Cities are human ecosystems – they pose challenges and opportunities. They are democratic. As Jane Jacobs said they are about density, diversity and dynamism. With the National Zoning Act of 1923 such diversity became illegal or highly regulated. Both the car and the elevator made the new monocultures possible and changed the city – what emerged were suburbia and shopping malls on one hand and financial “downtowns” on the other, socio-economic and use segregated zones. We are now trying hard to “fix” them since we have recognized that they are neither socially nor environmentally sustainable.
In my recent presentation at Build Boston 2011 sponsored by the formidable Institute for Human Centered Design (IHCD) I argued that socially sustainable design is the key for solving the challenges of an aging population. Socially sustainable design means designing for human needs. This implies that such solutions have to be integrated and interdisciplinary, specific and not generic. Solutions for suburbia look different from the one for a dense urban or a rural area. Spatial design and service design solutions have to be integrated. Whatever we call the places we live in – cities, communities, neighborhoods, gated communities, rural areas, suburbia – they are all have to answer to the needs for being “at home with growing old”.
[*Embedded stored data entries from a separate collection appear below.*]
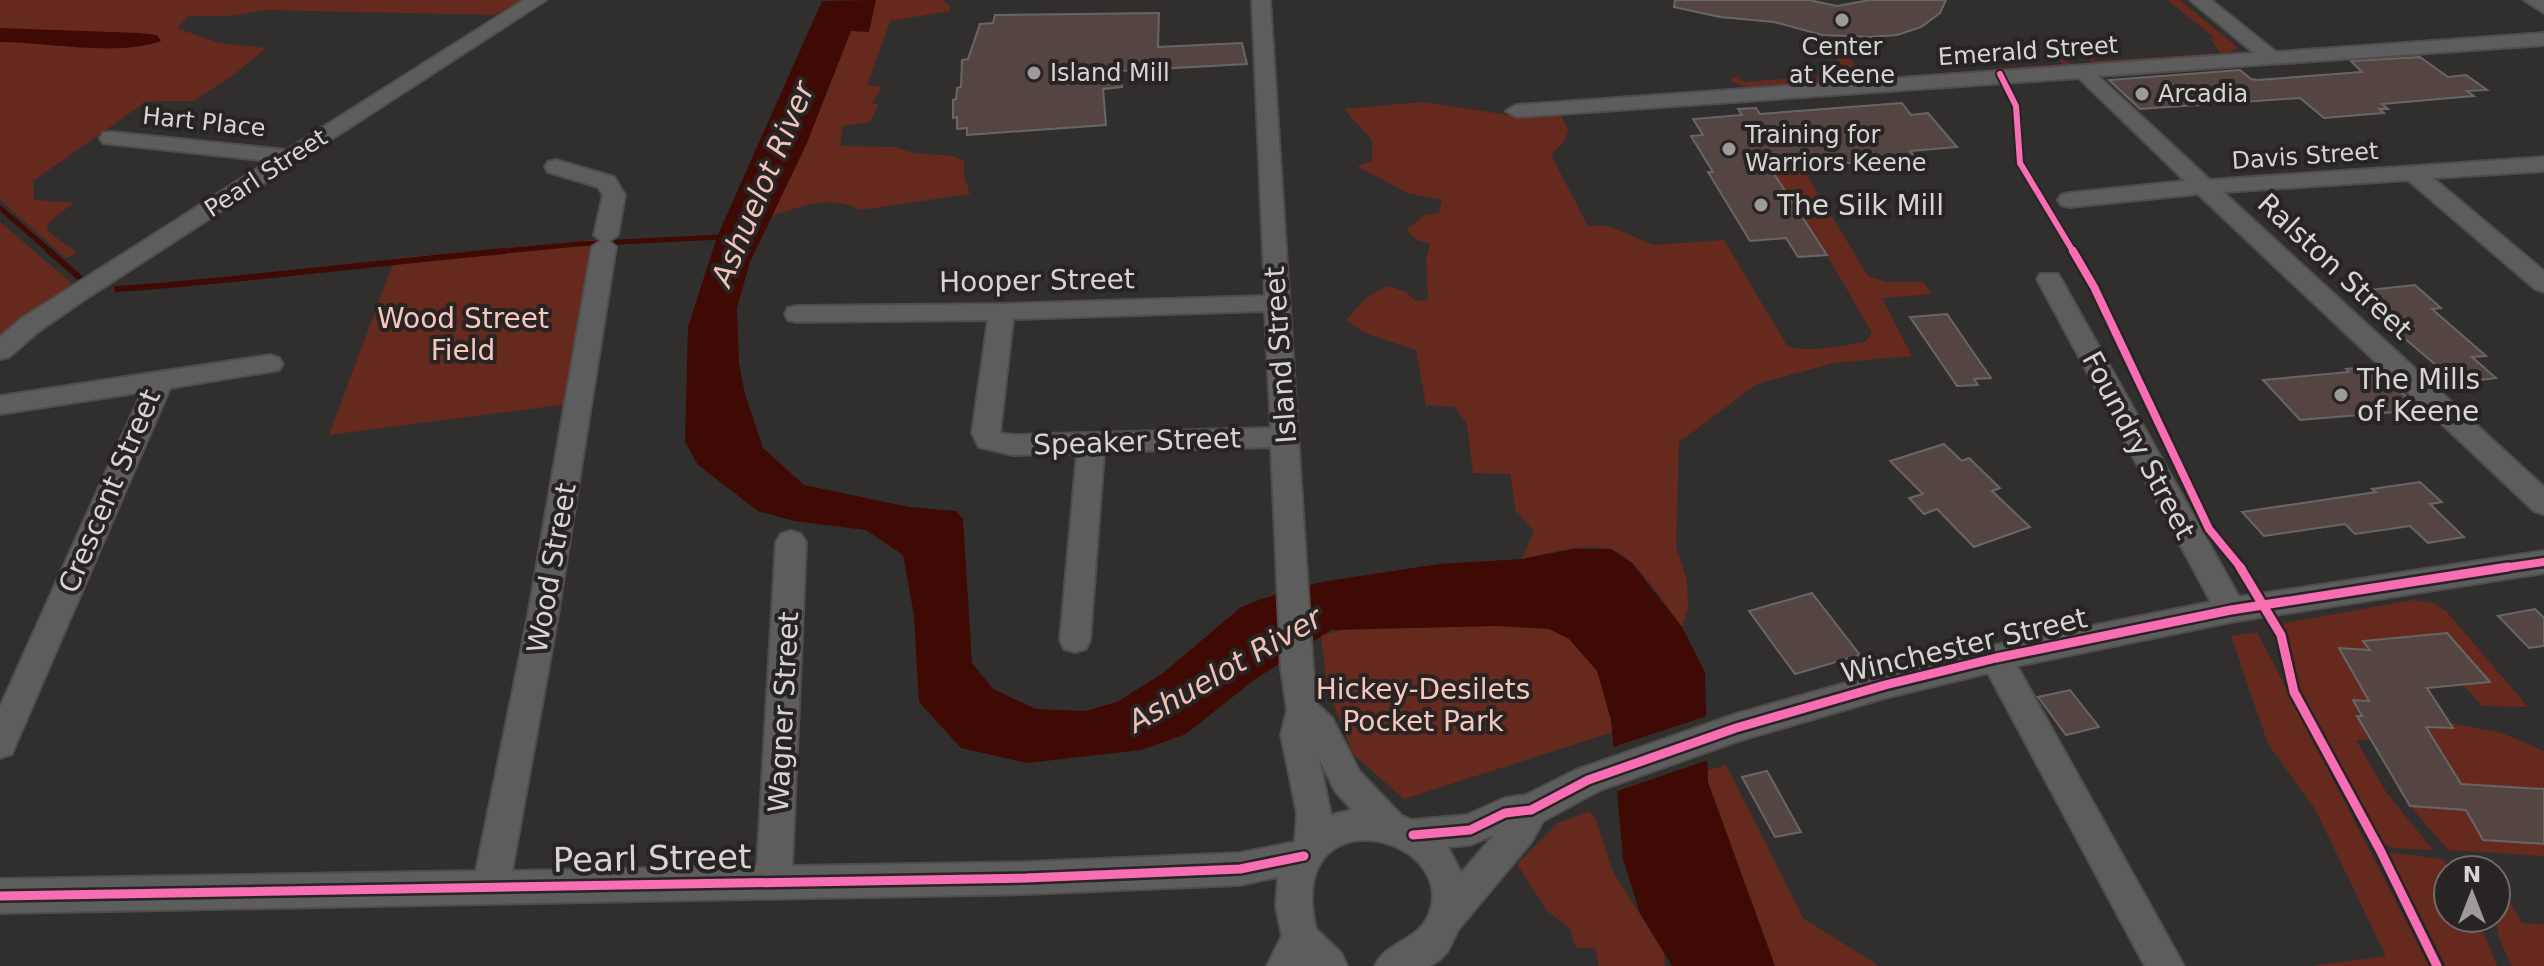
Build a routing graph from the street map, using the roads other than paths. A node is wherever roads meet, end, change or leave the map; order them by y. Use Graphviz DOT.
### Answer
graph roads {
  1 [pos="537,0"];
  2 [pos="1261,0"];
  3 [pos="2199,0"];
  4 [pos="2533,0"];
  5 [pos="2544,7"];
  6 [pos="2544,39"];
  7 [pos="2272,58"];
  8 [pos="2086,73"];
  9 [pos="1516,111"];
  10 [pos="111,138"];
  11 [pos="292,157"];
  12 [pos="2544,164"];
  13 [pos="556,167"];
  14 [pos="2415,174"];
  15 [pos="2206,188"];
  16 [pos="2069,200"];
  17 [pos="2049,279"];
  18 [pos="2544,284"];
  19 [pos="1278,303"];
  20 [pos="1002,312"];
  21 [pos="797,314"];
  22 [pos="5,343"];
  23 [pos="270,364"];
  24 [pos="160,381"];
  25 [pos="0,405"];
  26 [pos="1285,437"];
  27 [pos="1091,443"];
  28 [pos="2544,504"];
  29 [pos="791,542"];
  30 [pos="2544,562"];
  31 [pos="2231,610"];
  32 [pos="1075,640"];
  33 [pos="1996,658"];
  34 [pos="1303,710"];
  35 [pos="0,744"];
  36 [pos="1531,810"];
  37 [pos="1402,830"];
  38 [pos="1304,863"];
  39 [pos="774,881"];
  40 [pos="491,887"];
  41 [pos="0,896"];
  42 [pos="1446,918"];
  43 [pos="1293,952"];
  44 [pos="1328,966"];
  45 [pos="1394,966"];
  46 [pos="2165,966"];
  1 -- 11 [label="street, Pearl Street"];
  2 -- 19 [label="street, Island Street"];
  3 -- 7 [label="street"];
  4 -- 5 [label="street"];
  6 -- 7 [label="street, Emerald Street"];
  7 -- 8 [label="street, Emerald Street"];
  8 -- 9 [label="street, Emerald Street"];
  8 -- 15 [label="street, Ralston Street"];
  10 -- 11 [label="street, Hart Place"];
  11 -- 22 [label="street, Pearl Street"];
  12 -- 14 [label="street, Davis Street"];
  13 -- 40 [label="street, Wood Street"];
  14 -- 15 [label="street, Davis Street"];
  14 -- 18 [label="street"];
  15 -- 16 [label="street, Davis Street"];
  15 -- 28 [label="street, Ralston Street"];
  17 -- 31 [label="street, Foundry Street"];
  19 -- 20 [label="street, Hooper Street"];
  19 -- 26 [label="street, Island Street"];
  20 -- 21 [label="street, Hooper Street"];
  20 -- 27 [label="street, Speaker Street"];
  23 -- 24 [label="street"];
  24 -- 25 [label="street, Crescent Street"];
  24 -- 35 [label="street, Crescent Street"];
  26 -- 27 [label="street, Speaker Street"];
  26 -- 34 [label="street, Island Street"];
  27 -- 32 [label="street"];
  29 -- 39 [label="street, Wagner Street"];
  30 -- 31 [label="street, Winchester Street"];
  31 -- 33 [label="street, Winchester Street"];
  33 -- 36 [label="street, Winchester Street"];
  33 -- 46 [label="street"];
  34 -- 37 [label="street, Island Street"];
  34 -- 38 [label="street, Island Street"];
  36 -- 37 [label="street, Winchester Street"];
  36 -- 42 [label="street, Winchester Street"];
  37 -- 38 [label="street, Winchester Street"];
  37 -- 42 [label="street, Island Street"];
  38 -- 39 [label="street, Pearl Street"];
  38 -- 43 [label="street, Island Street"];
  39 -- 40 [label="street, Pearl Street"];
  40 -- 41 [label="street, Pearl Street"];
  42 -- 45 [label="street, Winchester Street"];
  43 -- 44 [label="street"];
}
When mixed-use developments are designed with social sustainability in mind they can offer such answers and produce wonderfully inventive and at times idiosyncratic results, both aesthetically and socially. We are not talking about the typical housing-retail mix that has brought us many miles of empty store fronts. We are talking about combining housing with civic functions such as the Mission Creek Project in San Francisco that houses affordable housing units and a branch of the San Francisco Public Library or looking at public transportation as a means of universal, equal accessibility for all ages as exemplified with the Vienna Public Library that is built over a major subway terminal. Such adjacencies find different expressions or interpretations such as a senior housing project in Austria that shares the grounds with a pre-school or a nursing home that is is the result of a design competition and becomes the object of civic pride in a small town.
Let’s define principles for mixed-use developments not only for planners and developers but in a language that invites interdisciplinary collaborations and acknowledges equally innovative thinking in both spatial and social design; Alliance – Adaptability – Mobility. Alliances in the early stages of developments, such as between planners and the transportation industry, between healthcare and housing have the potential to be truly sustainable. Adaptations of existing buildings for new functions or adaptations of buildings that lend themselves to be universally accessible harness the energy of an established environment. Creating mobility with the understanding that it is not only about going “into the world” but also about the world “coming to us” grants universal access in the true sense.
When we design for the human needs of an aging society we are designing for all of us, we design for inclusive and multi-generational, livelong and thus sustainable communities. The challenges of this demographic shift are a chance for all of us to rethink how we live in our homes, our communities, our cities.